By Tom Collins
BRINSTON — Dairy farmers shouldn’t be thinking that the end is near for supply management, says a Dairy Farmers of Ontario board member.
Some dairy farmers are worried about the future of the industry as NAFTA talks heated up regarding supply management following U.S. president Donald Trump’s repeated remarks that Canada’s supply management system is unfair to American farmers because of Canada’s 270 per cent tariff on imports.
Worry was compounded when Prime Minister Justin Trudeau told NBC’s talk show Meet the Press in early June that Canada is moving toward more “flexibility” in supply management.
Region 2 DFO board member Nick Thurler said while some farmers have been expressing concern, they are not panicking.
“I think if farmers were panicking, you’d see a lot more quota for sale, and we don’t see that,” he said.
Thurler noted that supply management is necessary to protect farmers from an avalanche of milk into Canada. Just three of 50 states, New York, Wisconsin and Michigan combined over-produce milk by six million litres a day, he said. By comparison, Ontario produces a total of 8.5 million litres per day.
“That’s milk they don’t need,” said Thurler. “If there were no farms in Ontario, (milk production) would be filled the next day and it wouldn’t make any difference to the American farmers.”
While Trudeau has stated on multiple occasions that he will support supply management, he stops short of confirming Canada won’t give any dairy concessions in trade talks.
“I hear you, I understand your concerns — but I don’t want to start detailing all that we are trying to do in terms of talking to the Americans,” the National Post quoted Trudeau as telling a group of Quebec protestors in early June after jumping on the back of a pickup truck. “There are many issues that we will discuss.” Farmers groaned.
U.S. Agriculture Secretary Sonny Perdue said on June 14 at a press conference in P.E.I that “it’s not our desire to do away with (supply management), just to regulate it in a way that does not depress world prices.”
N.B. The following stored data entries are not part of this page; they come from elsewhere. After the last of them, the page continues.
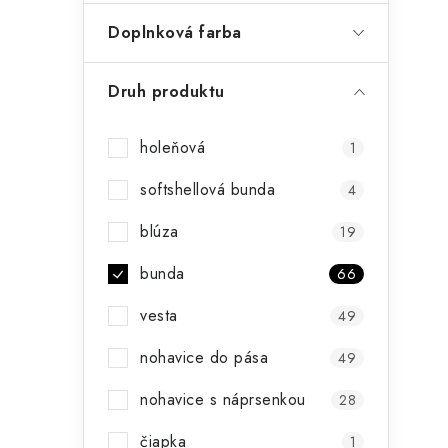
Doplnková farba
Druh produktu
holeňová
1
softshellová bunda
4
blúza
19
bunda
66
vesta
49
nohavice do pása
49
nohavice s náprsenkou
28
čiapka
1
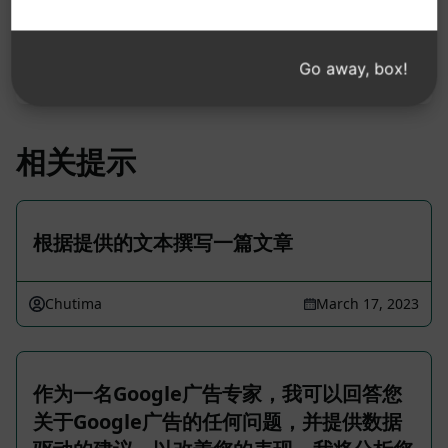
请注意：上述说明未经审核，不准确。为了更好地了
解将生成的内容，我们建议免费安装 AIPRM 并试用
Go away, box!
提示。
相关提示
根据提供的文本撰写一篇文章
Chutima
March 17, 2023
作为一名Google广告专家，我可以回答您
关于Google广告的任何问题，并提供数据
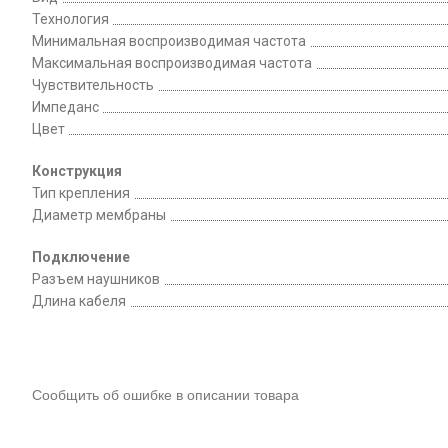
Технология
Минимальная воспроизводимая частота
Максимальная воспроизводимая частота
Чувствительность
Импеданс
Цвет
Конструкция
Тип крепления
Диаметр мембраны
Подключение
Разъем наушников
Длина кабеля
Сообщить об ошибке в описании товара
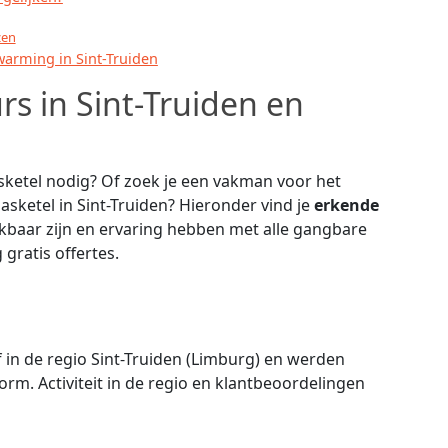
zen
rwarming in Sint-Truiden
rs in Sint-Truiden en
sketel nodig? Of zoek je een vakman voor het
asketel in Sint-Truiden? Hieronder vind je
erkende
ikbaar zijn en ervaring hebben met alle gangbare
gratis offertes.
ef in de regio Sint-Truiden (Limburg) en werden
orm. Activiteit in de regio en klantbeoordelingen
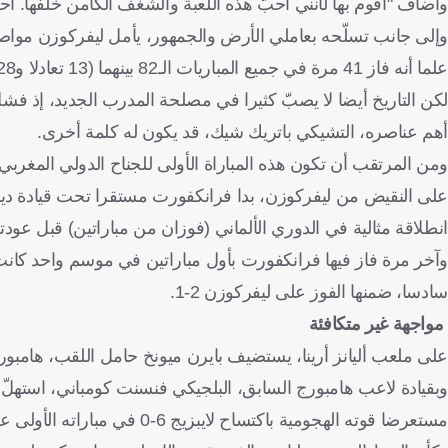
وأضاف "أقوم بها لأنني أحبّ هذه اللعبة والشغف الكامن خلفها. أحبّ الب
وإلى جانب تسلّحه بعاملي الأرض والجمهور، يأمل ليفركوزن موا
علما أنه فاز 41 مرة في جميع المباريات الـ82 بينهما (13 تعادلا و28 خسارة).
لكن التاريخ أيضا لا يصبّ كثيرا في مصلحة المدرب الجديد، إذ فشل
أهم عناصره، التشيكي باتريك شيك، قد يكون له كلمة أخرى.
ومن المرتقب أن تكون هذه المباراة الأولى للجناح الدولي المغرب
على النقيض من ليفركوزن، بدا فرانكفورت مستقرا تحت قيادة دينو 
انطلاقة مثالية في الدوري الألماني (فوزان من مباراتين) قبل عودت
سادسا، ضمنها الفوز على ليفركوزن 2-1.
مواجهة غير متكافئة
على ملعب أليانز أرينا، يستضيف بايرن ميونخ حامل اللقب، هامبو
وبقيادة لاعب هامبورج السابق، البلجيكي فنسنت كومباني، استهلّ با
مستعرضا قوته الهجومية باكتساح لايبزيج 6-0 في مباراته الأولى على أرضه.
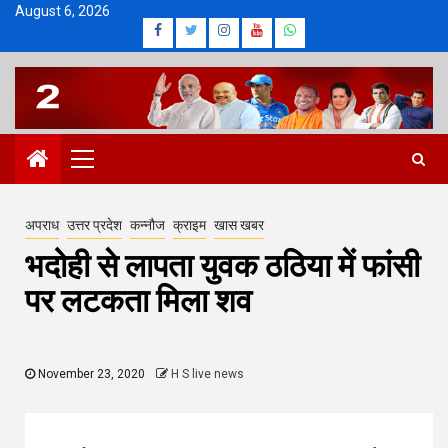
Skip
August 6, 2026
Facebook
Twitter
Instagram
Youtube
Whatsapp
to
content
Primary
Menu
अपराध
उत्तर प्रदेश
कन्नौज
क्राइम
खास खबर
भदोही से लापता युवक ठठिया में फांसी
पर लटकता मिला शव
November 23, 2020
H S live news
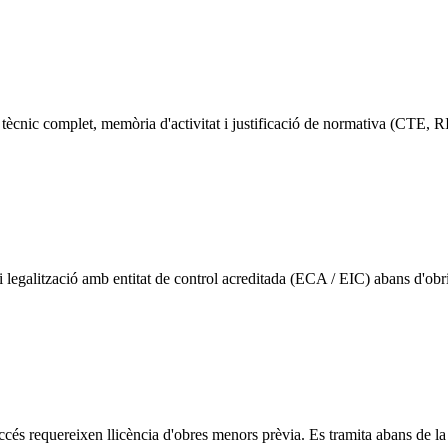
 tècnic complet, memòria d'activitat i justificació de normativa (CTE, RIT
i legalització amb entitat de control acreditada (ECA / EIC) abans d'obri
cés requereixen llicència d'obres menors prèvia. Es tramita abans de la l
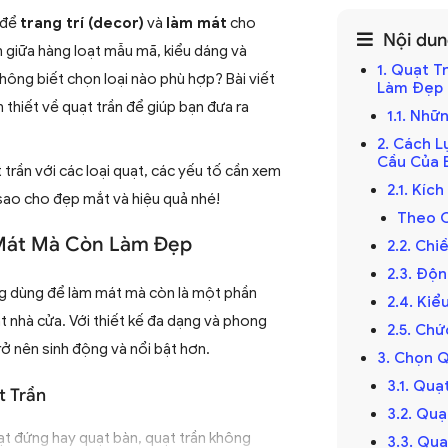
 để
trang trí (decor)
và
làm mát
cho
Nội dung
 giữa hàng loạt mẫu mã, kiểu dáng và
1. Quạt 
không biết chọn loại nào phù hợp? Bài viết
Làm Đẹp
 thiết về quạt trần để giúp bạn đưa ra
1.1. Nhữ
2. Cách 
Cầu Của 
trần với các loại quạt, các yếu tố cần xem
2.1. Kíc
ao cho đẹp mắt và hiệu quả nhé!
Theo C
 Mát Mà Còn Làm Đẹp
2.2. Ch
2.3. Độ
ụng dùng để làm mát mà còn là một phần
2.4. Ki
ất nhà cửa. Với thiết kế đa dạng và phong
2.5. Ch
trở nên sinh động và nổi bật hơn.
3. Chọn 
3.1. Qu
t Trần
3.2. Qu
uạt đứng hay quạt bàn, quạt trần không
3.3. Qu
On June 15, Perdue said he did not see how the countries could go forward in trade talks without an end to the new Class 7 milk, the National Post reported. Class 7 was created to supply Canadian processors with a cheaper milk ingredient that U.S. producers were exporting to Canada while sidestepping a tariff. One of Canada’s largest milk processors, Saputo, came out in favour of scrapping the Class 7.
Thurler said farmers have had enough of the government giving up concessions in trade deals. The CETA trade deal gave away four per cent of Canada’s cheese market, while the CPTPP gave away 3.25 per cent of the entire market. But as far back as trade deals go, you could always find farmers observing that “supply management is always on the table.”
Canadian dairy farmers are quick to point out that the U.S. enjoys a five-to-one ratio advantage of importing and exporting milk to Canada. Basically, 15 per cent of the Canadian dairy market is imported, while just three per cent of the U.S. dairy market is imported. However, the three per cent of the U.S. market is a significant chunk. In 2017, the U.S. milk production was 215 billion pounds, the eighth year in a row milk production has seen a record year. In 2015, Canada had 81.8 million hectolitres (1.79 billion pounds).
However, about 73 per cent of the U.S. milk cheque is subsidized by the government.
Despite all of the blustering by both the U.S. and Canadian governments, the NAFTA negotiations are now at a standstill. Mexico is holding its presidential election on July 1, and negotiations cannot continue until Dec. 1 when the new president is inaugurated. The U.S. is holding its mid-term elections in November, and Canada will be holding its federal election on Oct. 21, 2019 at the latest.
“I don’t see too much happening on this,” said Thurler.
Jacob Beehler and his brother Josh of Nine Mile Farms at Crysler plan to take over the family farm within the next five years. Jacob figures the family will build a new barn within five to seven years to milk the 300 cows. That barn would be an H-shape with a rotary parlour in the middle.
Jacob said the future of supply management is a concern for his family, and while it isn’t the reason behind a new barn, the building would help alleviate some of the pressures as the farmers would be able to expand rapidly if supply management was lost.
“If quota does go, you can just keep pushing more cows through it,” he said. “It just takes a longer time to milk.”